▸ **EXERCISE INSTRUCTIONS**
Transcribe every entry that follows, word for word, and omit the images.
------------------------------------------------
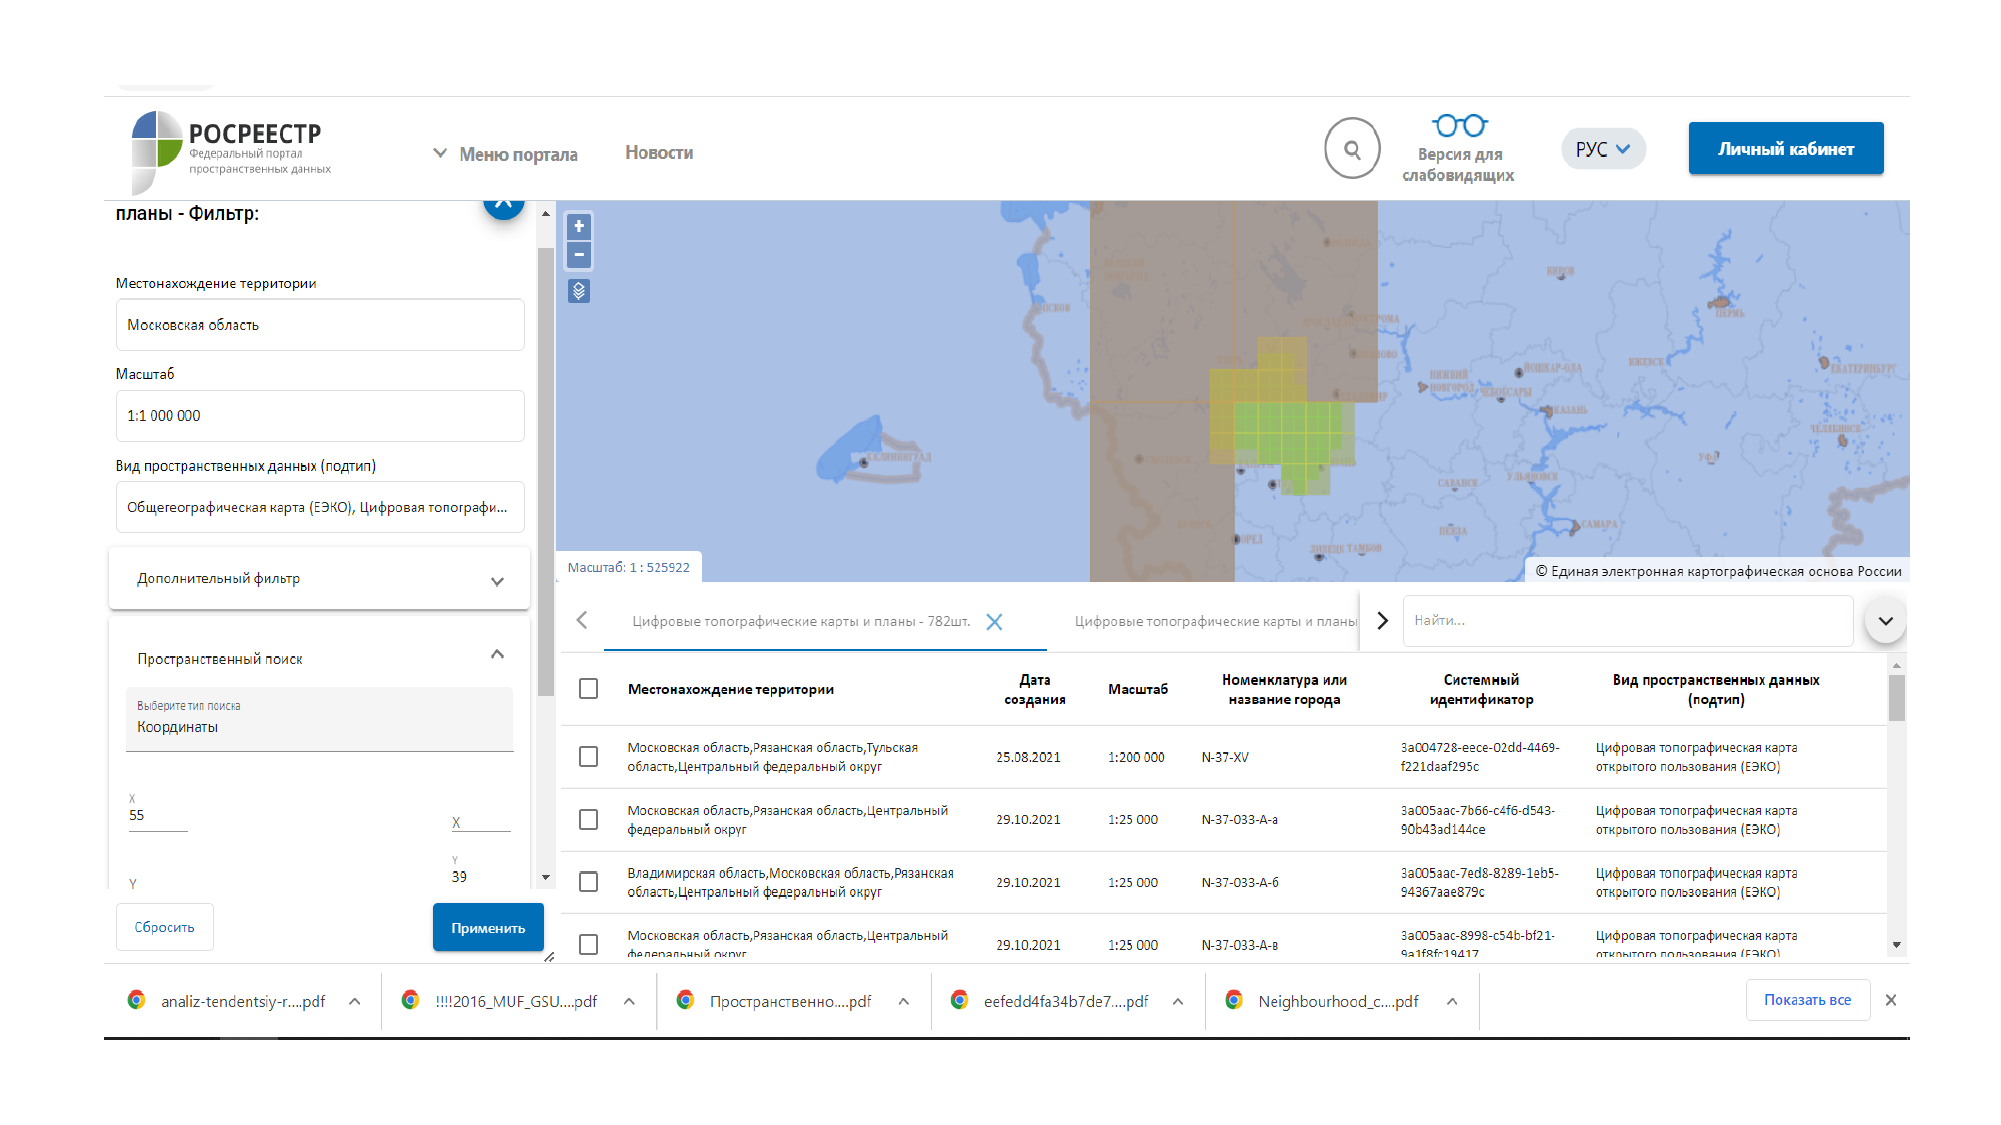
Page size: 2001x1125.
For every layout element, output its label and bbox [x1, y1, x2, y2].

picture [104, 85, 1910, 1040]
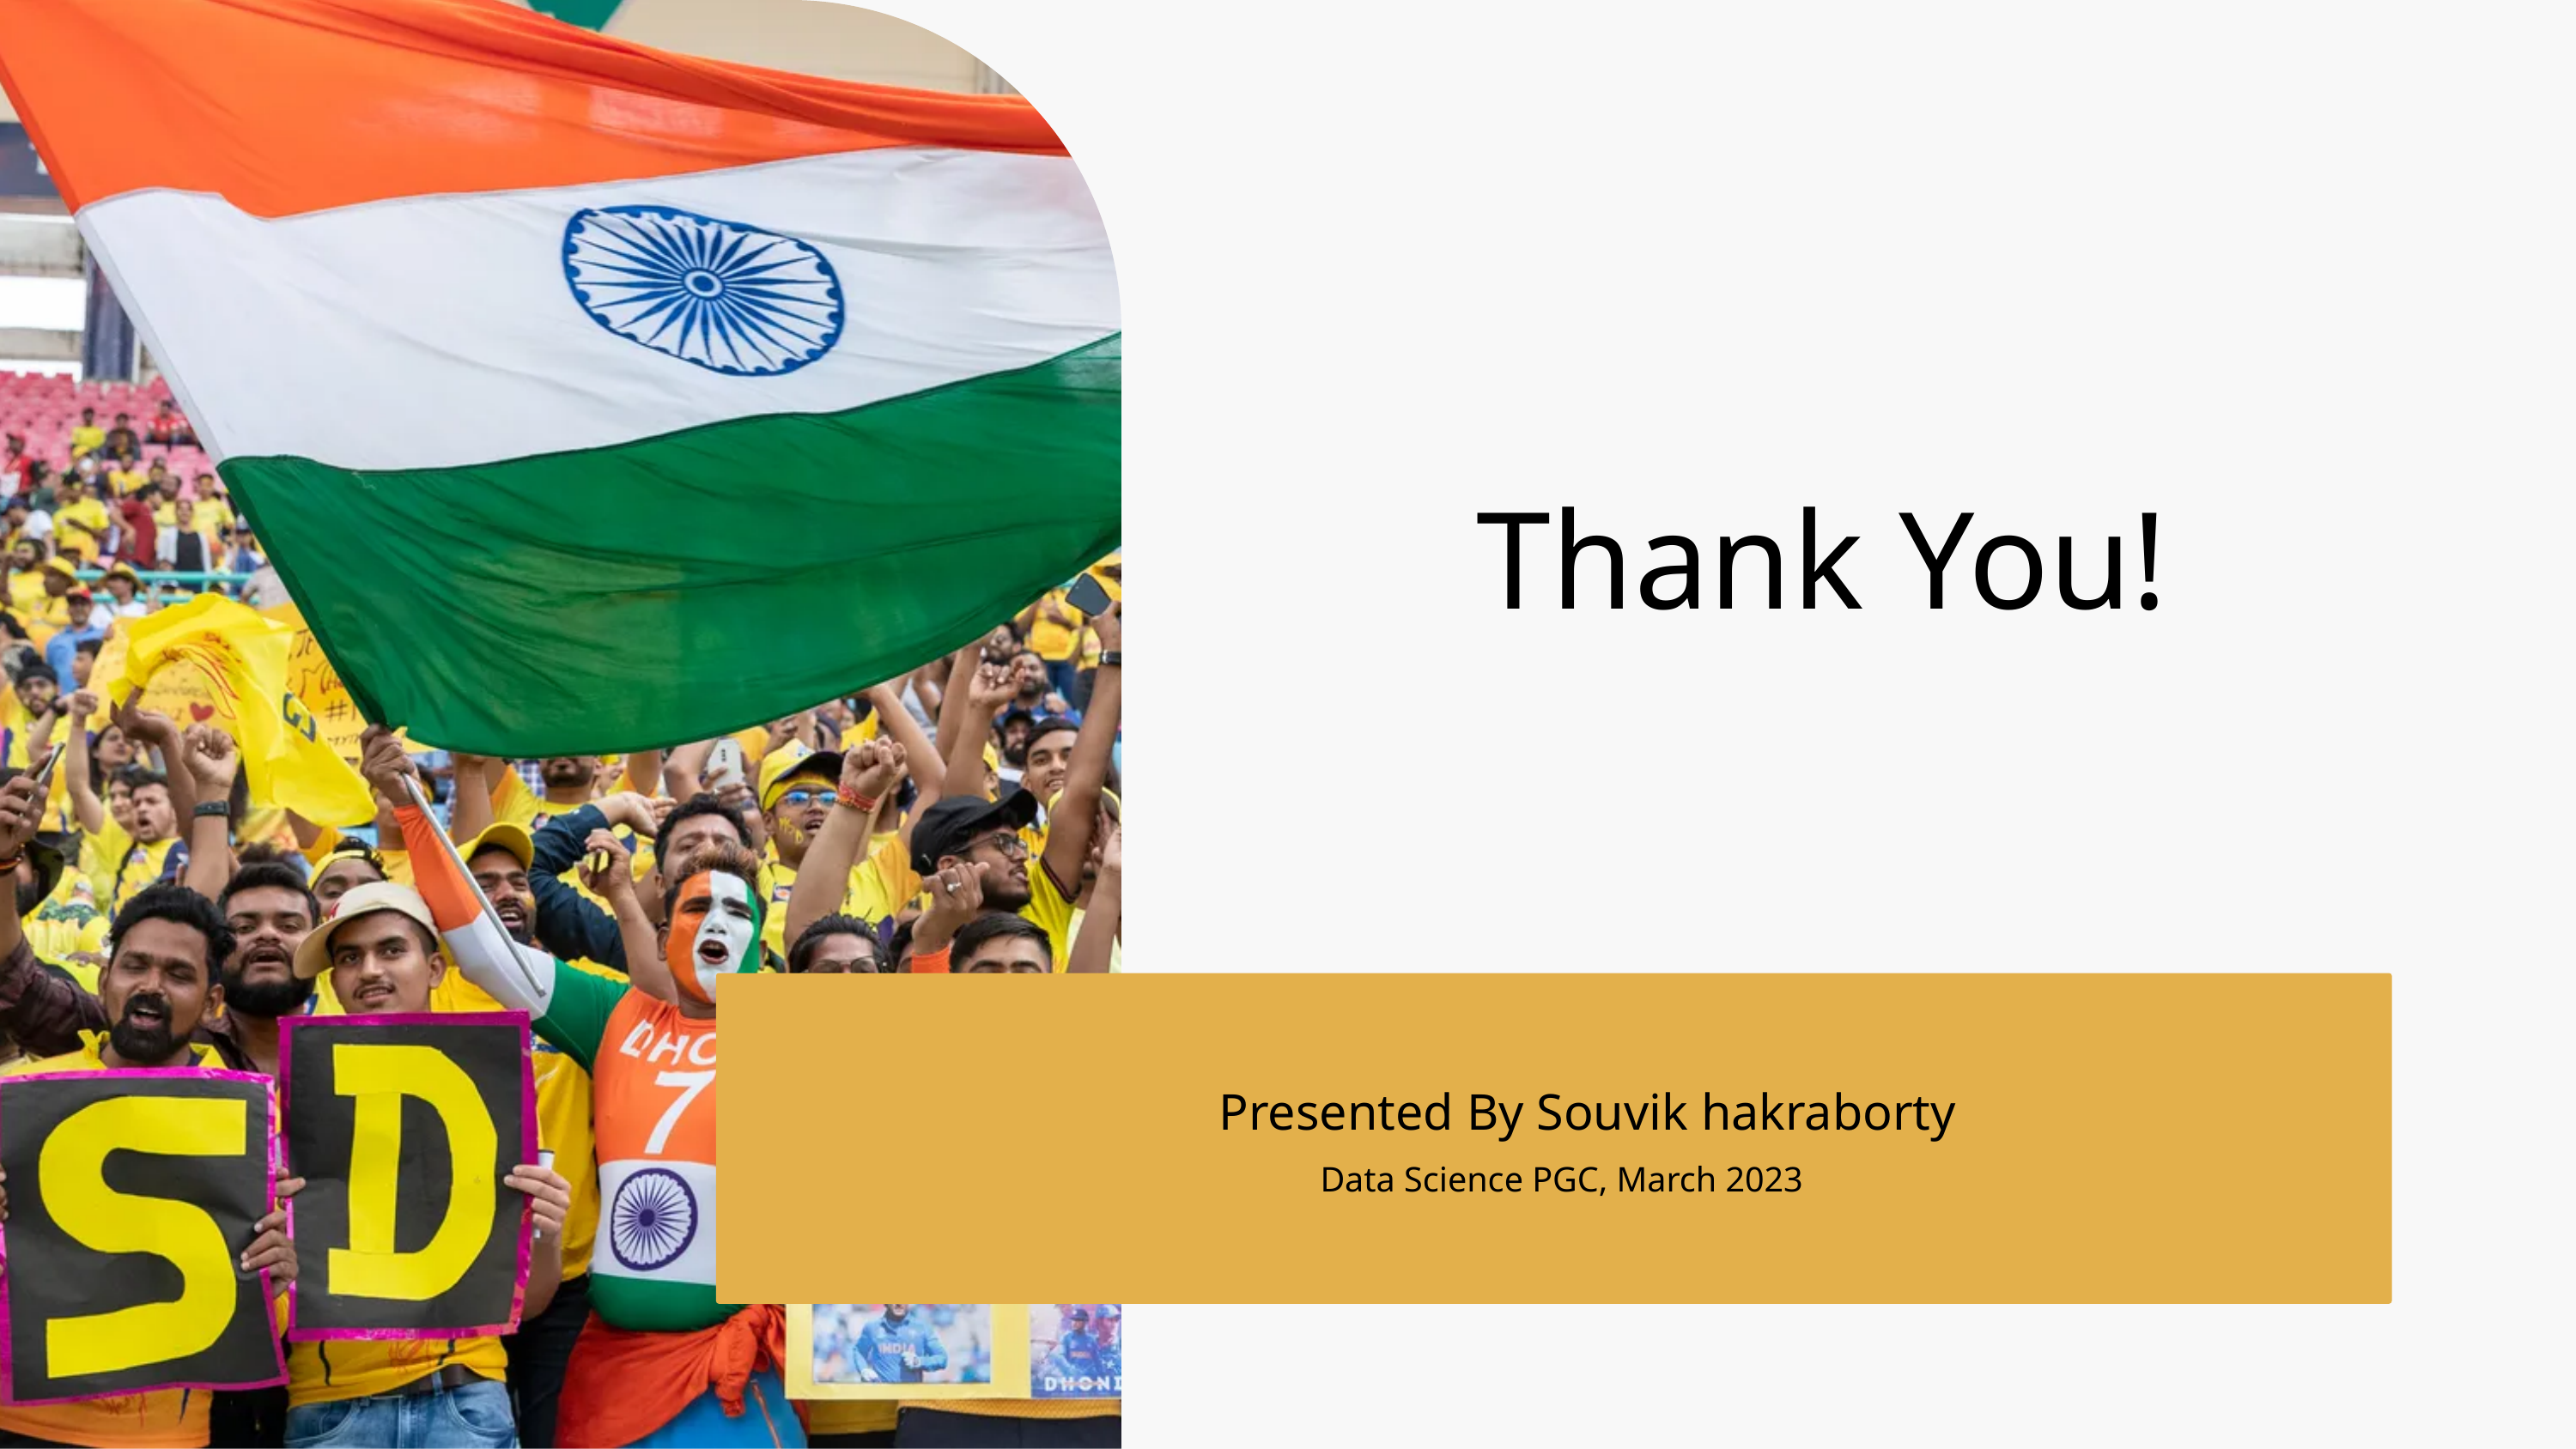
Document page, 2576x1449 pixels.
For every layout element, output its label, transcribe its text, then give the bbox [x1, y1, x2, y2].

text_box Thank You! [1288, 482, 2358, 636]
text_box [715, 973, 2392, 1304]
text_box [0, 0, 1122, 1449]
------------------------------------------------
▸ **SOLUTION BELOW**
Page size: 2001x1125.
For every layout element, output its label and bbox [x1, y1, x2, y2].

picture [104, 85, 1910, 1040]
Document page, 2576x1449 pixels.
For every layout element, output its label, transcribe its text, then give the bbox [x1, y1, x2, y2].

text_box Thank You! [1288, 482, 2358, 636]
text_box [715, 973, 2392, 1304]
text_box [0, 0, 1122, 1449]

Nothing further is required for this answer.